== Text provided ==
In [1]:
# =========================
# Query Expansion & Answer Generation
# =========================

import json
import numpy as np
from langchain_community.vectorstores import Chroma
from langchain_community.embeddings import HuggingFaceEmbeddings

In [2]:
embeddings = HuggingFaceEmbeddings(
    model_name="intfloat/multilingual-e5-large"
)

vectorstore = Chroma(
    collection_name="ncert_multilingual",
    embedding_function=embeddings,
    persist_directory="./chroma_ncert_db"
)

print("✅ Chroma DB loaded")

  embeddings = HuggingFaceEmbeddings(
  from .autonotebook import tqdm as notebook_tqdm
  vectorstore = Chroma(


✅ Chroma DB loaded


In [13]:
def retrieve_chunks(query, k=5):
    results = vectorstore.similarity_search(
        query,   # ❗ NO "query:" prefix for E5
        k=k
    )
    return [doc.page_content for doc in results]

In [40]:
from langdetect import detect

def detect_language(text):
    try:
        return detect(text)
    except:
        return "en"

In [45]:
def mistral_query_expansion_ncert_multilingual(query, n_variants=4):
    lang = detect_language(query)

    prompt = f"""
You are assisting an NCERT textbook–based retrieval system.

The user question is written in language code: {lang}

TASK:
Generate {n_variants} alternative search queries in THE SAME LANGUAGE as the question.

STRICT RULES:
- Do NOT change the language
- Use ONLY NCERT textbook terminology
- Do NOT translate to another language
- Do NOT answer the question
- Do NOT add examples or applications

QUESTION:
{query}

OUTPUT:
Return ONLY a JSON array of strings written in the SAME LANGUAGE.
"""

    result = subprocess.run(
        ["ollama", "run", "mistral"],
        input=prompt.encode("utf-8"),
        capture_output=True
    )

    try:
        return json.loads(result.stdout.decode("utf-8").strip())
    except:
        return [query]

In [46]:
mistral_query_expansion_ncert_multilingual(
    "न्यूटन का पहला नियम समझाइए"
)

['NYAY 1: अर्थात, किसी सदिश पर हल होने के समय, तापको दूर होना चाहिए',
 'First Law of Motion: This means that in order for a body to move, the force acting on it must be non-zero',
 "Rule 1 of Newton's Laws: When an object is in motion, its speed should not decrease unless a net external force acts upon it",
 'Prathama Nyay: Jab tak ek objekt ko teerth rakhta hai, toh use pichane ki dikhi dekhiya jaa sakta hai']

In [47]:
# Simple in-memory conversation store
conversation_memory = {
    "history": [],   # full answers (last few)
===
== Dataset excerpt ==
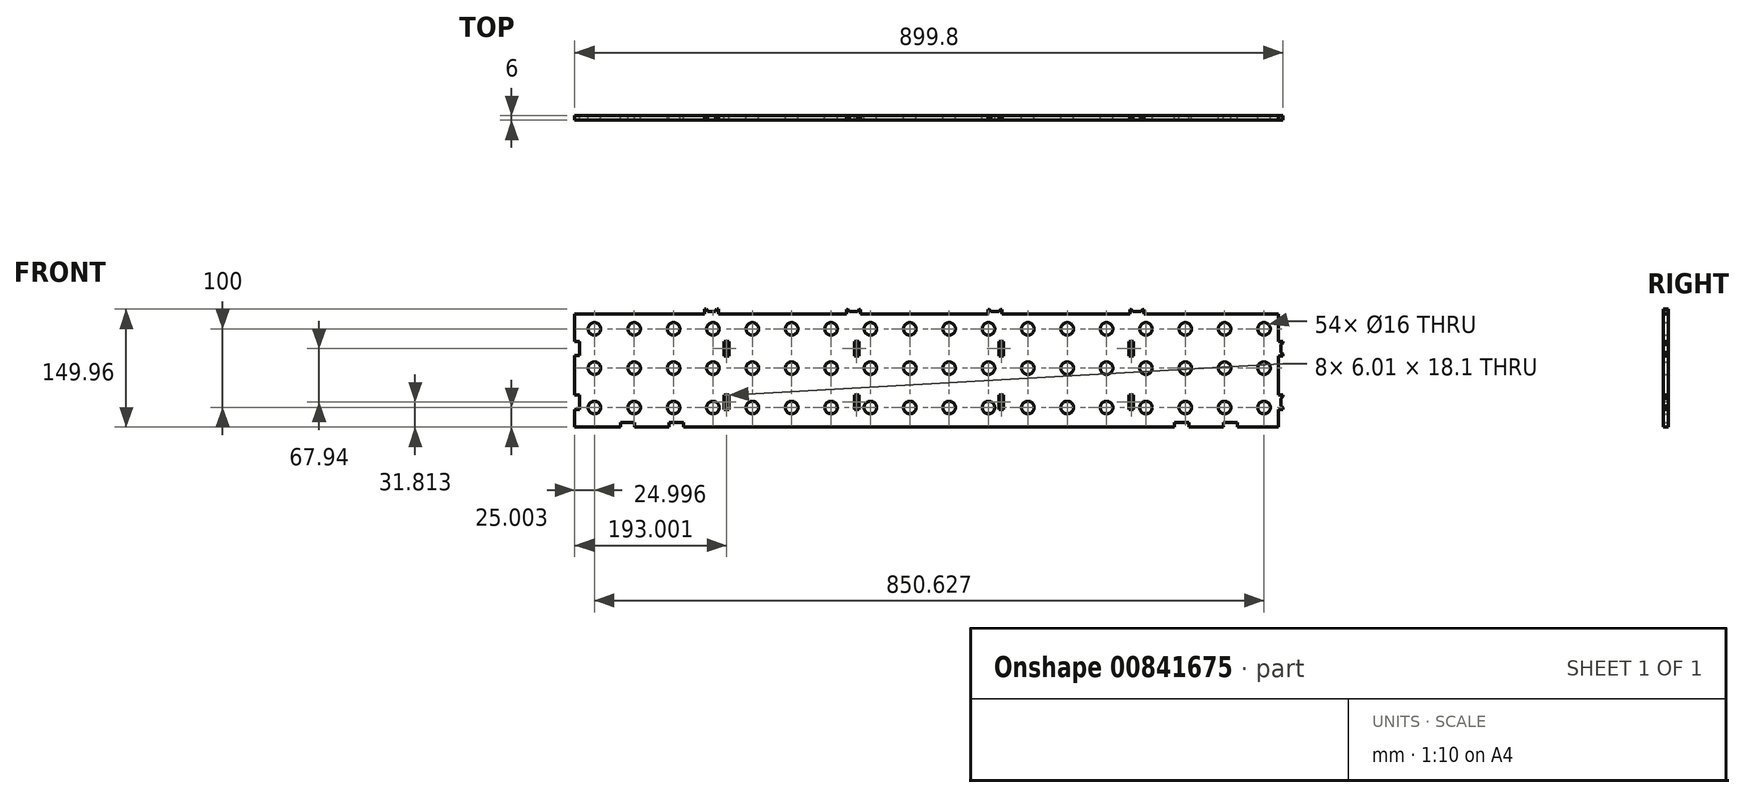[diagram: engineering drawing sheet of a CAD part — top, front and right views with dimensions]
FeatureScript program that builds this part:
===
* _Problem to solve_:
In the query-expansion notebook, answer these questions:
1. Which embedding model name is passed to HuggingFaceEmbeddings?
2. What language code does detect_language return when detection fails?
3. Which model does the query-expansion function run through ollama?

* _Answer to this exercise_:
1. intfloat/multilingual-e5-large
2. "en"
3. mistral